# TASK PROMPT:
Given the material below, repeat exactly the lines from the one containing "For every layout" through the final line, and nothing else.

# DATA PROVIDED:

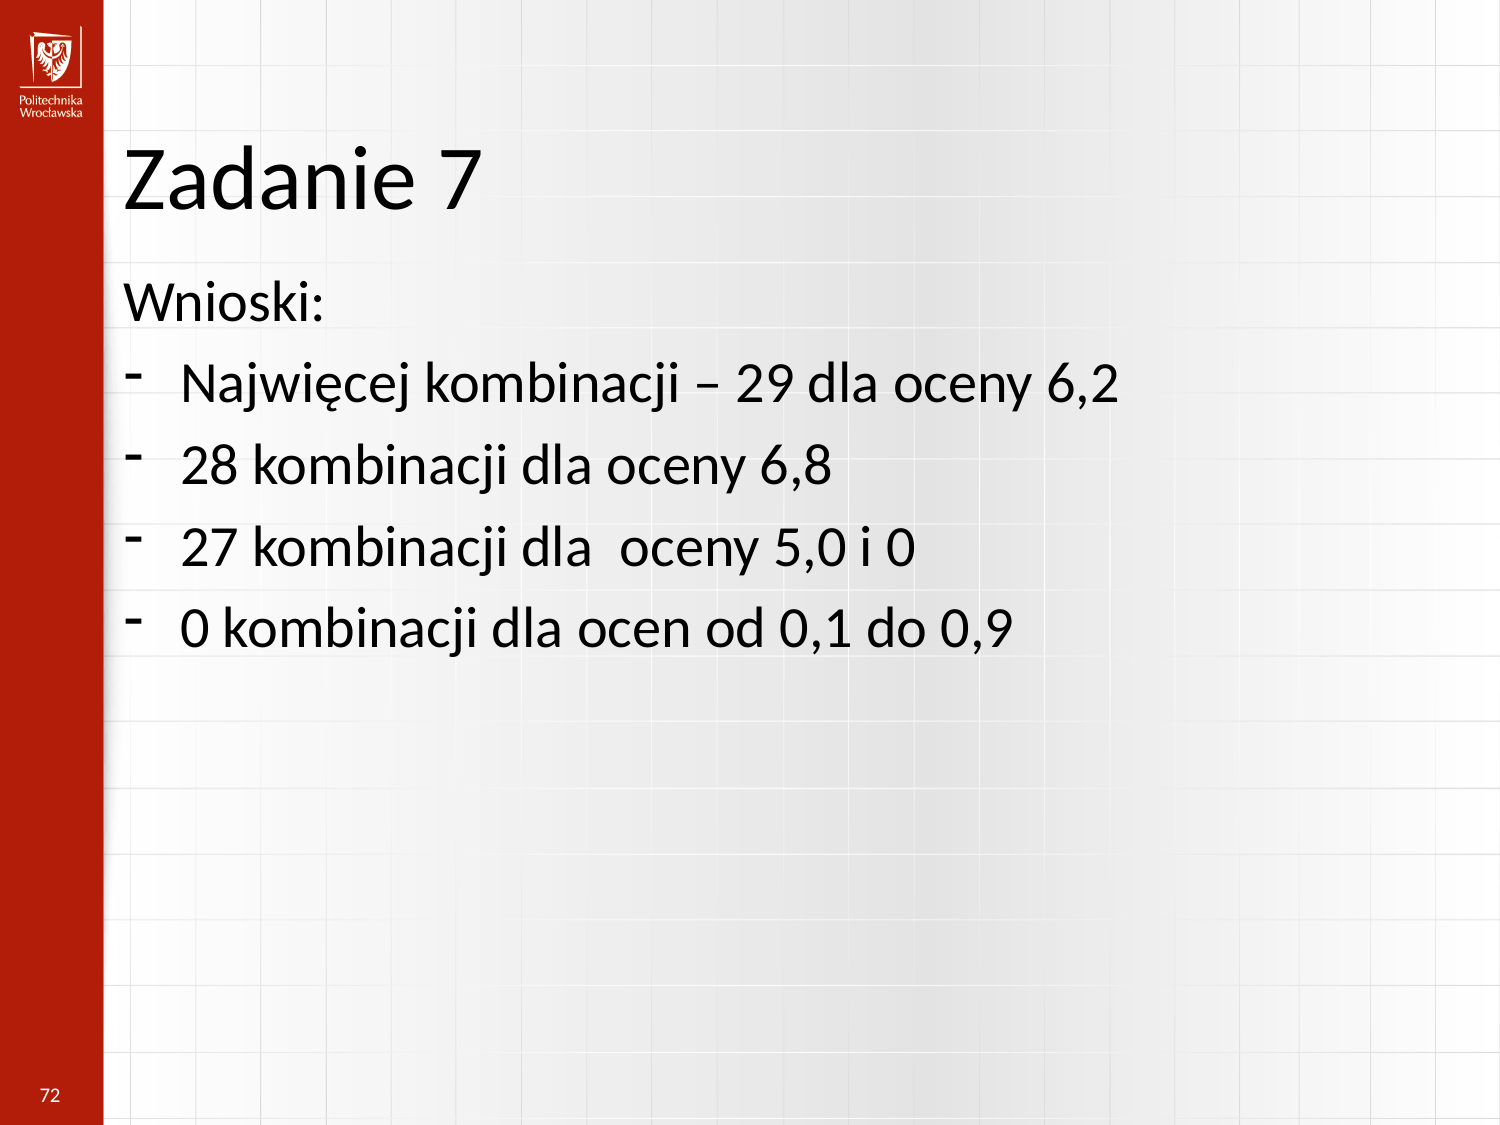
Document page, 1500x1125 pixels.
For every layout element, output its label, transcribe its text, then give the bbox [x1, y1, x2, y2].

list Wnioski: Najwięcej kombinacji – 29 dla oceny 6,2 28 kombinacji dla oceny 6,8 27 kombinacji dla oceny 5,0 i 0 0 kombinacji dla ocen od 0,1 do 0,9 [123, 255, 1480, 1118]
picture [0, 0, 1500, 1125]
list Zadanie 7 [123, 101, 1483, 244]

# YOUR RESPONSE:
For every layout element, output its label, transcribe its text, then give the bbox [x1, y1, x2, y2].

list Wnioski: Najwięcej kombinacji – 29 dla oceny 6,2 28 kombinacji dla oceny 6,8 27 kombinacji dla oceny 5,0 i 0 0 kombinacji dla ocen od 0,1 do 0,9 [123, 255, 1480, 1118]
picture [0, 0, 1500, 1125]
list Zadanie 7 [123, 101, 1483, 244]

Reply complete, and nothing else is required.